What follows is data; output all of it exactly as given.

[Plain-text document sources]
----------

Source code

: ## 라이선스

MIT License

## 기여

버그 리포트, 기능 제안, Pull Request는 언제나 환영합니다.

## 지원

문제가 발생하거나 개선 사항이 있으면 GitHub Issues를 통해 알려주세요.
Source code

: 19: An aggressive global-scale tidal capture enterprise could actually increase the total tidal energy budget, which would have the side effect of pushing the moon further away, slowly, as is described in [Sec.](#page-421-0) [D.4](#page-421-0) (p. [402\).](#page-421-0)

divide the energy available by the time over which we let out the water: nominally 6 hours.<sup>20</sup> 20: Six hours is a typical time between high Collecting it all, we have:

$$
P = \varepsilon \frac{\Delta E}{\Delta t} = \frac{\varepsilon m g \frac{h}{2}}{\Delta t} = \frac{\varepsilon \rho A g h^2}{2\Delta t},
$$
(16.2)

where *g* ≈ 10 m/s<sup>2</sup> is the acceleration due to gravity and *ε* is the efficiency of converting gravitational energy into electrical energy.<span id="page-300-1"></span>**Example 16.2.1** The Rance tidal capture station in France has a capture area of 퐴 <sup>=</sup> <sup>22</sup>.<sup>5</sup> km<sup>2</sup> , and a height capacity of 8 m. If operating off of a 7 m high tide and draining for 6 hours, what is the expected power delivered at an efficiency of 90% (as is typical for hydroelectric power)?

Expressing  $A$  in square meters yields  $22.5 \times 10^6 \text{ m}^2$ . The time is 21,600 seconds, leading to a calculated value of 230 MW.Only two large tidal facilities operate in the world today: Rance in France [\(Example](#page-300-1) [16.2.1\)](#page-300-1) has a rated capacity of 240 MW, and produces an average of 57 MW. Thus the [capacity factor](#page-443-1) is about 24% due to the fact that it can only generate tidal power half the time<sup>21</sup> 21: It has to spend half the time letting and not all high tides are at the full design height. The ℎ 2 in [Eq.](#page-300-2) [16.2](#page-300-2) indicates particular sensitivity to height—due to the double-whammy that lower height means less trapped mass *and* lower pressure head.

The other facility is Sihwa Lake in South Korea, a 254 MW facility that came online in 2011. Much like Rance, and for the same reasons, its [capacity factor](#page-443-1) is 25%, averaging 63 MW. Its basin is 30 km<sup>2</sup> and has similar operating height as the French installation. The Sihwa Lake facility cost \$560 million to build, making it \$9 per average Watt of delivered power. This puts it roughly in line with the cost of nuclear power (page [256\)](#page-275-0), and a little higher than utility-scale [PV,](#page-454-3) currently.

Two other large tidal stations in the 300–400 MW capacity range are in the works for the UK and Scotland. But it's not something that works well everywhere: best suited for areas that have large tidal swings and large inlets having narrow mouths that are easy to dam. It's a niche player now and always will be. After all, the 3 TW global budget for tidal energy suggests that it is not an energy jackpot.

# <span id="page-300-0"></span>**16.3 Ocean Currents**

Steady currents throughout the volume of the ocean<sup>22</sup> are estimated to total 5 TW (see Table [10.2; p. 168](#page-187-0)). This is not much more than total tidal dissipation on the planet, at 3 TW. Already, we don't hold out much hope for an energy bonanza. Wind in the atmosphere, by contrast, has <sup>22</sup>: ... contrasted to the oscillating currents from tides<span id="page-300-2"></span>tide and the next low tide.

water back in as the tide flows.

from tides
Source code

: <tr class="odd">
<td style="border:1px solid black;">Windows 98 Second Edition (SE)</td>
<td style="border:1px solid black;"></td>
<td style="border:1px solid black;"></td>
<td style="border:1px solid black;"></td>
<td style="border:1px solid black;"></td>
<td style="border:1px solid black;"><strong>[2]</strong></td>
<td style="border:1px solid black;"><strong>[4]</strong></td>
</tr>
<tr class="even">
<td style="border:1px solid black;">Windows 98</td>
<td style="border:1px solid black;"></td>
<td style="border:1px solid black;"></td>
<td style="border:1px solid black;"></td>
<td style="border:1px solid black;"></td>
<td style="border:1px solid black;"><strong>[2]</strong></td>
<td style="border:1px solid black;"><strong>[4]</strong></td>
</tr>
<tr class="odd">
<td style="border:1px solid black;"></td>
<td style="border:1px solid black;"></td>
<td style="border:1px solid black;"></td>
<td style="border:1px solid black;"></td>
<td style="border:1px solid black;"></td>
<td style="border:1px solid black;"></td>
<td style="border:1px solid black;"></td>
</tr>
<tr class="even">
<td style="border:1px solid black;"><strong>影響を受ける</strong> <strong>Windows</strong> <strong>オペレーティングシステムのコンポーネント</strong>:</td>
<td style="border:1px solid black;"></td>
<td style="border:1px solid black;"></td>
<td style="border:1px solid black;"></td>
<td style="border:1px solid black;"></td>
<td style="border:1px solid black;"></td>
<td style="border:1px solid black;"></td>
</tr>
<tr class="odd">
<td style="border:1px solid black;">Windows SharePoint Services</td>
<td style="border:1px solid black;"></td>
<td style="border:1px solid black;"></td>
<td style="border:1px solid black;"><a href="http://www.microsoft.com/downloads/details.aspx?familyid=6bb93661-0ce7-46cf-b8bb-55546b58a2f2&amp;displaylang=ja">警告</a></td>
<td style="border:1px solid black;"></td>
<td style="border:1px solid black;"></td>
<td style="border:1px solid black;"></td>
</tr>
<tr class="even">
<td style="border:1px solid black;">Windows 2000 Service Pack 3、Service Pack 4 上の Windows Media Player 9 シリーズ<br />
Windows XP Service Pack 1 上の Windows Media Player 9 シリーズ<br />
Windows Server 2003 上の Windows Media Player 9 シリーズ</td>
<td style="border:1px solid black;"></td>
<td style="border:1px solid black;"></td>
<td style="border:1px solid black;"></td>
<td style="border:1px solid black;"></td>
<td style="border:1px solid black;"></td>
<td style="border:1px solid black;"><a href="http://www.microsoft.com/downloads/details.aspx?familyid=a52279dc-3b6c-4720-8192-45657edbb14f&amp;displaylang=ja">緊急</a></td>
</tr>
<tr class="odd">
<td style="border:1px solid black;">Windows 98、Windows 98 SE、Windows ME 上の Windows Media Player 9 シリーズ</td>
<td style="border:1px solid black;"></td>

----------

### Response below
Source code

: ## 라이선스

MIT License

## 기여

버그 리포트, 기능 제안, Pull Request는 언제나 환영합니다.

## 지원

문제가 발생하거나 개선 사항이 있으면 GitHub Issues를 통해 알려주세요.
Source code

: 19: An aggressive global-scale tidal capture enterprise could actually increase the total tidal energy budget, which would have the side effect of pushing the moon further away, slowly, as is described in [Sec.](#page-421-0) [D.4](#page-421-0) (p. [402\).](#page-421-0)

divide the energy available by the time over which we let out the water: nominally 6 hours.<sup>20</sup> 20: Six hours is a typical time between high Collecting it all, we have:

$$
P = \varepsilon \frac{\Delta E}{\Delta t} = \frac{\varepsilon m g \frac{h}{2}}{\Delta t} = \frac{\varepsilon \rho A g h^2}{2\Delta t},
$$
(16.2)

where *g* ≈ 10 m/s<sup>2</sup> is the acceleration due to gravity and *ε* is the efficiency of converting gravitational energy into electrical energy.<span id="page-300-1"></span>**Example 16.2.1** The Rance tidal capture station in France has a capture area of 퐴 <sup>=</sup> <sup>22</sup>.<sup>5</sup> km<sup>2</sup> , and a height capacity of 8 m. If operating off of a 7 m high tide and draining for 6 hours, what is the expected power delivered at an efficiency of 90% (as is typical for hydroelectric power)?

Expressing  $A$  in square meters yields  $22.5 \times 10^6 \text{ m}^2$ . The time is 21,600 seconds, leading to a calculated value of 230 MW.Only two large tidal facilities operate in the world today: Rance in France [\(Example](#page-300-1) [16.2.1\)](#page-300-1) has a rated capacity of 240 MW, and produces an average of 57 MW. Thus the [capacity factor](#page-443-1) is about 24% due to the fact that it can only generate tidal power half the time<sup>21</sup> 21: It has to spend half the time letting and not all high tides are at the full design height. The ℎ 2 in [Eq.](#page-300-2) [16.2](#page-300-2) indicates particular sensitivity to height—due to the double-whammy that lower height means less trapped mass *and* lower pressure head.

The other facility is Sihwa Lake in South Korea, a 254 MW facility that came online in 2011. Much like Rance, and for the same reasons, its [capacity factor](#page-443-1) is 25%, averaging 63 MW. Its basin is 30 km<sup>2</sup> and has similar operating height as the French installation. The Sihwa Lake facility cost \$560 million to build, making it \$9 per average Watt of delivered power. This puts it roughly in line with the cost of nuclear power (page [256\)](#page-275-0), and a little higher than utility-scale [PV,](#page-454-3) currently.

Two other large tidal stations in the 300–400 MW capacity range are in the works for the UK and Scotland. But it's not something that works well everywhere: best suited for areas that have large tidal swings and large inlets having narrow mouths that are easy to dam. It's a niche player now and always will be. After all, the 3 TW global budget for tidal energy suggests that it is not an energy jackpot.

# <span id="page-300-0"></span>**16.3 Ocean Currents**

Steady currents throughout the volume of the ocean<sup>22</sup> are estimated to total 5 TW (see Table [10.2; p. 168](#page-187-0)). This is not much more than total tidal dissipation on the planet, at 3 TW. Already, we don't hold out much hope for an energy bonanza. Wind in the atmosphere, by contrast, has <sup>22</sup>: ... contrasted to the oscillating currents from tides<span id="page-300-2"></span>tide and the next low tide.

water back in as the tide flows.

from tides
Source code

: <tr class="odd">
<td style="border:1px solid black;">Windows 98 Second Edition (SE)</td>
<td style="border:1px solid black;"></td>
<td style="border:1px solid black;"></td>
<td style="border:1px solid black;"></td>
<td style="border:1px solid black;"></td>
<td style="border:1px solid black;"><strong>[2]</strong></td>
<td style="border:1px solid black;"><strong>[4]</strong></td>
</tr>
<tr class="even">
<td style="border:1px solid black;">Windows 98</td>
<td style="border:1px solid black;"></td>
<td style="border:1px solid black;"></td>
<td style="border:1px solid black;"></td>
<td style="border:1px solid black;"></td>
<td style="border:1px solid black;"><strong>[2]</strong></td>
<td style="border:1px solid black;"><strong>[4]</strong></td>
</tr>
<tr class="odd">
<td style="border:1px solid black;"></td>
<td style="border:1px solid black;"></td>
<td style="border:1px solid black;"></td>
<td style="border:1px solid black;"></td>
<td style="border:1px solid black;"></td>
<td style="border:1px solid black;"></td>
<td style="border:1px solid black;"></td>
</tr>
<tr class="even">
<td style="border:1px solid black;"><strong>影響を受ける</strong> <strong>Windows</strong> <strong>オペレーティングシステムのコンポーネント</strong>:</td>
<td style="border:1px solid black;"></td>
<td style="border:1px solid black;"></td>
<td style="border:1px solid black;"></td>
<td style="border:1px solid black;"></td>
<td style="border:1px solid black;"></td>
<td style="border:1px solid black;"></td>
</tr>
<tr class="odd">
<td style="border:1px solid black;">Windows SharePoint Services</td>
<td style="border:1px solid black;"></td>
<td style="border:1px solid black;"></td>
<td style="border:1px solid black;"><a href="http://www.microsoft.com/downloads/details.aspx?familyid=6bb93661-0ce7-46cf-b8bb-55546b58a2f2&amp;displaylang=ja">警告</a></td>
<td style="border:1px solid black;"></td>
<td style="border:1px solid black;"></td>
<td style="border:1px solid black;"></td>
</tr>
<tr class="even">
<td style="border:1px solid black;">Windows 2000 Service Pack 3、Service Pack 4 上の Windows Media Player 9 シリーズ<br />
Windows XP Service Pack 1 上の Windows Media Player 9 シリーズ<br />
Windows Server 2003 上の Windows Media Player 9 シリーズ</td>
<td style="border:1px solid black;"></td>
<td style="border:1px solid black;"></td>
<td style="border:1px solid black;"></td>
<td style="border:1px solid black;"></td>
<td style="border:1px solid black;"></td>
<td style="border:1px solid black;"><a href="http://www.microsoft.com/downloads/details.aspx?familyid=a52279dc-3b6c-4720-8192-45657edbb14f&amp;displaylang=ja">緊急</a></td>
</tr>
<tr class="odd">
<td style="border:1px solid black;">Windows 98、Windows 98 SE、Windows ME 上の Windows Media Player 9 シリーズ</td>
<td style="border:1px solid black;"></td>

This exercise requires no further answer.